Trump-Al-Qods : la position tunisienne faible, honorable?

Trump-Al-Qods : la position tunisienne faible, honorable?

 

Le président de la République a décidé de convoquer l’ambassadeur des Etats Unis à Tunis pour lui faire part de la désapprobation de la Tunisie vis-à-vis de la décision du président américain de reconnaître la ville sainte d’Al-Qods comme capitale d’Israël, une décision jugée et illégitime.

Dans les usages diplomatiques c’est le degré le plus élevé de protestation qu’un Etat peut faire vis-à-vis d’un autre dans la série des démarches qui peuvent être envisagées. Il ne reste en effet que le rappel de l’ambassadeur ou la rupture des relations diplomatiques, deux décisions extrêmes auxquelles on n’a recours que lorsque le conflit atteint son summum et concerne les relations entre les deux Etats ce qui n’est pas le cas dans l’affaire d’Al-Qods, une question qui ne concerne pas directement les rapports entre Tunis et Washington.

Le chef de l’Etat ne s’est pas contenté de cela, il a adressé en outre une lettre de soutien très forte au président palestinien Mahmoud Abbas dans laquelle il a réaffirme le soutien absolu de la Tunisie à la cause palestinienne et son entière solidarité avec le peuple palestinien suite à l’annonce de la décision américaine. “En cette conjoncture difficile, tous les pays arabes et musulmans et toutes les forces éprises de paix doivent agir en toute urgence pour éviter que des décisions similaires soient prises à l’égard de la ville d’Al Qods, qui constitue une partie intégrante des territoires occupés depuis 1967”, lit-on dans le message présidentiel.

Béji Caïd Essebsi souligne que “la prise d’une telle décision fait preuve de partialité manifeste en faveur d’Israël et d’infraction aux Chartes internationales rendant difficile la relance du processus de paix.

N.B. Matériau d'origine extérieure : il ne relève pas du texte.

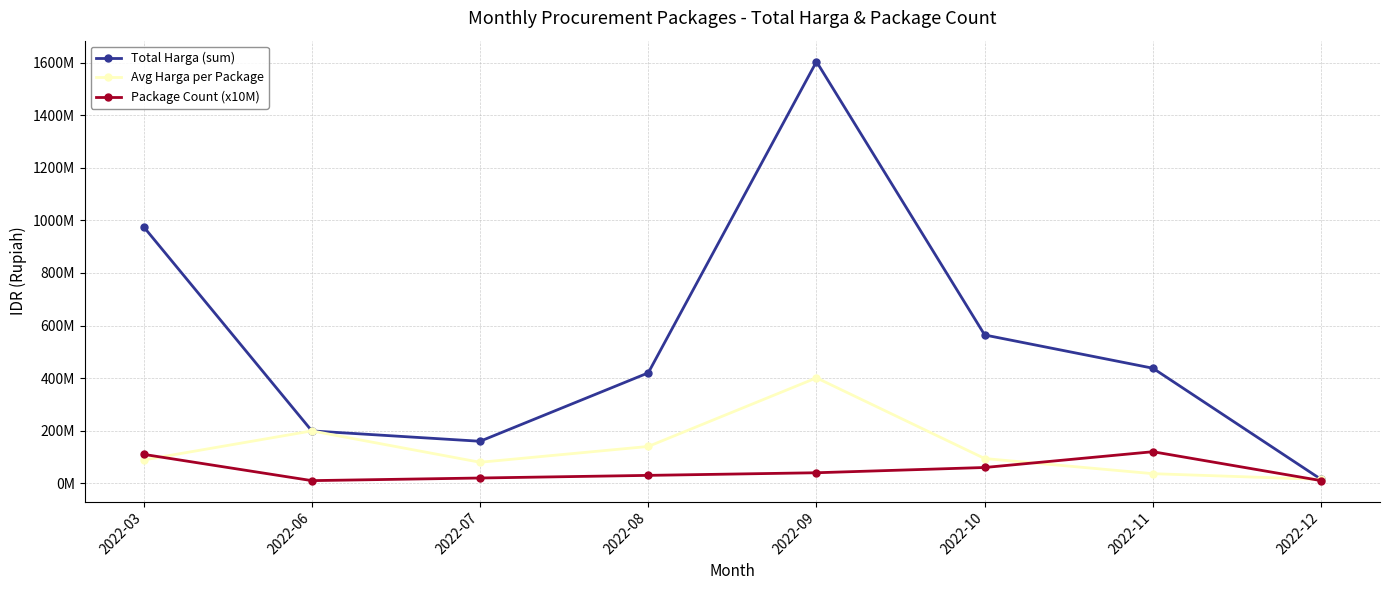

Does the chart have visible grid lines?

Yes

Une décision qui contribue aussi à raviver les tensions et à déstabiliser la région, outre le fait qu’elle constitue une provocation qui offense les sentiments de la Oumma arabe et islamique”.

Estimer dès lors que la position tunisienne vis-à-vis de cette question comme certains l’ont dit ou l’ont laissé entendre est faible ne reflète pas la réalité. Certes le communiqué publié par le ministère des affaires étrangères tout de suite après le discours de Donald Trump dans lequel la Tunisie a fait part de « sa profonde préoccupation » pour la décision de « l’administration américaine » a donné l’impression d’une position qui semblait en deçà des sentiments des Tunisiens car on n’y trouvait même pas la dénonciation ou la condamnation à laquelle on était habitué. De plus le chef de la Maison Blanche n’y est pas nommément désigné alors que c’est lui qui est à l’origine de cette décision qu’il a tenu lui-même à annoncer contre l’avis de certains des membres influents de son administration.

La démarche du président de la République de convoquer en personne le chef de la mission américaine à Tunis pour lui dire de vive voix la désapprobation de la Tunisie est venue corriger le flottement des premiers instants que le ministre des affaires étrangères Khémaies Jhinaoui qui se trouvait en mission en Indonésie s’est évertué, d’ailleurs, à rectifier en « condamnant »de façon claire la décision du président américain.

D’aucuns font le parallèle entre cette position et celle prise par le président Bourguiba en 1985 suite au bombardement par l’aviation israélienne de la ville de Hammam Chott. On rappelle que l’ancien chef de l’Etat avait convoqué l’ambassadeur américain pour lui dire qu’il romprait les relations diplomatiques si son pays userait du véto au Conseil de Sécurité des Nations Unies contre la résolution tunisienne condamnant l’attaque israélienne contre la souveraineté tunisienne. Il s’agit dans le cas d’espèce d’une question relevant des relations tuniso-américaines. D’ailleurs Washington s’est abstenu au cours du vote permettant à la résolution tunisienne d’être adoptée.

On peut estimer dès lors que la position tunisienne dans la conjoncture actuelle a été honorable. Elle est conforme à l’attachement des Tunisiens à la cause palestinienne et aux droits des Palestiniens sur la ville sainte d’Al-Qods.